[Archivesspace_Users_Group] Batch imports [was: EAD Import - cryptic error messages]

Steven Majewski sdm7g at virginia.edu
Tue Feb 18 15:59:51 EST 2014


On Feb 18, 2014, at 2:40 PM, Noah Huffman <noah.huffman at duke.edu> wrote:

> Hello,
>  
> As others have mentioned, some of the EAD import error log messages are rather cryptic.  Could anyone help decipher the two messages below?  After running a few test imports, I’m getting the first “wrong number of arguments” error quite a bit on schema valid EAD files.
>  
> Error: wrong number of arguments (6 for 4)
>  
> Error: Unexpected Object Type in Queue: Expected archival_object got file_version
> 
>  
> Also, is there any method for batch importing EAD that will allow the entire batch to process even if one particular file fails?
>  
> Thanks,
> -Noah


Here’s what we’re hacked together: 

[1] created a top-level   env.sh  file with PATH settings and env variables cribbed from scripts/jirb:

# cd to archivespace top-level directory and source this file

export BUNDLE_GEMFILE="$PWD/backend/Gemfile"
JAVA_OPTS="$JAVA_OPTS -Daspace.config.search_user_secret=devserver -Daspace.config.public_user_secret=devserver -Daspace.config.staff_user_secret=devserver"
export JAVA_OPTS
export RUBYLIB=$PWD/common/
PATH=$PWD/build/gems/bin:$PATH:$PWD/scripts:$PWD/backend/scripts



[2] created a Ruby script in backend/scripts/ead_parse.rb
( figured out the gist of this from looking at spec test: backend/spec/lib_ead_converter_spec.rb  )

#!/usr/bin/env jruby
#
# script attempts to parse files with EADConverter
#
# You need to source env.sh to get settings for 
# JAVA_OPTS, RUBYLIB, etc. before running the script. 
#

require_relative '../spec/spec_helper'
require_relative '../app/converters/ead_converter'


ARGV.each do |eadxml|
	begin
		converter = EADConverter.new( eadxml )
		converter.run
		puts eadxml + " : ok."
		# if parse is successful, then write out json for later import
		outname = eadxml.slice(0..eadxml.rindex('.')) + 'json' 
		out = File::open( outname, 'w' )
		puts "writing json to: " + outname
		out.write(IO.read(converter.get_output_path))
		out.close
	rescue Exception => e
		puts eadxml + " : failed: " + e.message
		$stderr.puts e.backtrace
	end
end


There will be a lot of stack traces on stderr, but stdout will just be a listing of success and failures along with the JSON output filenames. 

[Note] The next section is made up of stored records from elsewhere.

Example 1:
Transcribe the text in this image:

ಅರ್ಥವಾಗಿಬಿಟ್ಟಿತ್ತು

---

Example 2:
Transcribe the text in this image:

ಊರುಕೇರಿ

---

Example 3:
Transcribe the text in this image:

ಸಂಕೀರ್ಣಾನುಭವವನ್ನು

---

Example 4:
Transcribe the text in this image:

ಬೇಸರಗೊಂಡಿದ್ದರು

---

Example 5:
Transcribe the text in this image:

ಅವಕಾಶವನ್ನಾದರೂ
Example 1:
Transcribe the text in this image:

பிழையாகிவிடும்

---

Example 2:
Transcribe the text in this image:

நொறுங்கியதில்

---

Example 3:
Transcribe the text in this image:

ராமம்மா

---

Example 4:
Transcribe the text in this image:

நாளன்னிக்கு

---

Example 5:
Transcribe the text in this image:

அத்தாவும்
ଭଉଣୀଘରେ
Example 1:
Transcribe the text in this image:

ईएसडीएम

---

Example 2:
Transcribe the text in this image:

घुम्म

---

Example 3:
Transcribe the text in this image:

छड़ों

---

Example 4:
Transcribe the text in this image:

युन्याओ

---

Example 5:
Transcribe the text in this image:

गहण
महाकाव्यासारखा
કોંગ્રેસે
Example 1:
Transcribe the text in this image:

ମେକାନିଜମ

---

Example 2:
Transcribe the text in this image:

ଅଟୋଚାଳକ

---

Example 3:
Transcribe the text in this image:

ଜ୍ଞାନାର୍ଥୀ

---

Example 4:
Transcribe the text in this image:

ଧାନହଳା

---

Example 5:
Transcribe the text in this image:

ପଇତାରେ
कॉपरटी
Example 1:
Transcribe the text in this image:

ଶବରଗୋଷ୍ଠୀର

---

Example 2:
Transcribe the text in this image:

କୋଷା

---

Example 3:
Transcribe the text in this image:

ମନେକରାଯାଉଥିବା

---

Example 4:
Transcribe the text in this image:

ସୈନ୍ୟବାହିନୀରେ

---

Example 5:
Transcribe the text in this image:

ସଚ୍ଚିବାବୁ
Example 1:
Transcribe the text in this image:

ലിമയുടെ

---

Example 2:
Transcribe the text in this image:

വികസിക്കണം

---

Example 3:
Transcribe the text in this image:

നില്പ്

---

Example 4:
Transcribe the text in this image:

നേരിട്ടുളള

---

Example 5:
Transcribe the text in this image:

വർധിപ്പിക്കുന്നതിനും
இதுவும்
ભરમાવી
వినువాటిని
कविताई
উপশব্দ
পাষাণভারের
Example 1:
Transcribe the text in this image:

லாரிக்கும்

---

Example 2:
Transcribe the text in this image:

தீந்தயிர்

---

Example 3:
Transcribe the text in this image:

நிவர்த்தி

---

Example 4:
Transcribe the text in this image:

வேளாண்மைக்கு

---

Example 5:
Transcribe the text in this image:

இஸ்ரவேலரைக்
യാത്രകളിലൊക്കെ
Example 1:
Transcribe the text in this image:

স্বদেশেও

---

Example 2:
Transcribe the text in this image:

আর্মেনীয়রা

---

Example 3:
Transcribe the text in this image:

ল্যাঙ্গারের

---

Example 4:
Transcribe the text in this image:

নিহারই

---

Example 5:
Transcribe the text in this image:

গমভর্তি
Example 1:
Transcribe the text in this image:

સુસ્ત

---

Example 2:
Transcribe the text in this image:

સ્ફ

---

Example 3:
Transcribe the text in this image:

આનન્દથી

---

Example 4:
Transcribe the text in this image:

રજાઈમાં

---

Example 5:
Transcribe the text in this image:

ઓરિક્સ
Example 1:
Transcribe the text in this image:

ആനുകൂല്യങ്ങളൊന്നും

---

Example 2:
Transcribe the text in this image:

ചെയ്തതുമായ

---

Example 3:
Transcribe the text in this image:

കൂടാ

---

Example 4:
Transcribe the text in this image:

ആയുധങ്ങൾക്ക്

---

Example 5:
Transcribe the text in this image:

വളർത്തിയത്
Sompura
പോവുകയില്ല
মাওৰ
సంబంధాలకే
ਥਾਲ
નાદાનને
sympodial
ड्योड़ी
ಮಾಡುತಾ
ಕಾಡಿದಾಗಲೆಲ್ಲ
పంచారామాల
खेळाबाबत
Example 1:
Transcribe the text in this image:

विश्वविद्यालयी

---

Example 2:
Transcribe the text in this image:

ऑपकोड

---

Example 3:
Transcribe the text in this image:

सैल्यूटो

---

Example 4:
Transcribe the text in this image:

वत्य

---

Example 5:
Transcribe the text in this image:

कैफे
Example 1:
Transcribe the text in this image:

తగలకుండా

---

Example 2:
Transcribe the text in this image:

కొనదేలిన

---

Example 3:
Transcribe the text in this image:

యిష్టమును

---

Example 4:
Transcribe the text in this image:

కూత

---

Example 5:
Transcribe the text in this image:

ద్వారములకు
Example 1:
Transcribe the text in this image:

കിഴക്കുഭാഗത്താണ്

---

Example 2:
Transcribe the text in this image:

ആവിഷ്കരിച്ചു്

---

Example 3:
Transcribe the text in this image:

Running that script on a directory full of EAD xml files will leave behind .json files for the ones that successfully parse.

You can then import the json files with something like ( where $N = repository number ) : 

for JSON in *.json
> do
> curl_as_osx admin admin -d @$JSON http://localhost:8089/repositories/$N/batch_imports 
> done


An advantage of the separate parse & import is that you can do all of the parsing on your development laptop, 
but post to another server’s backend port.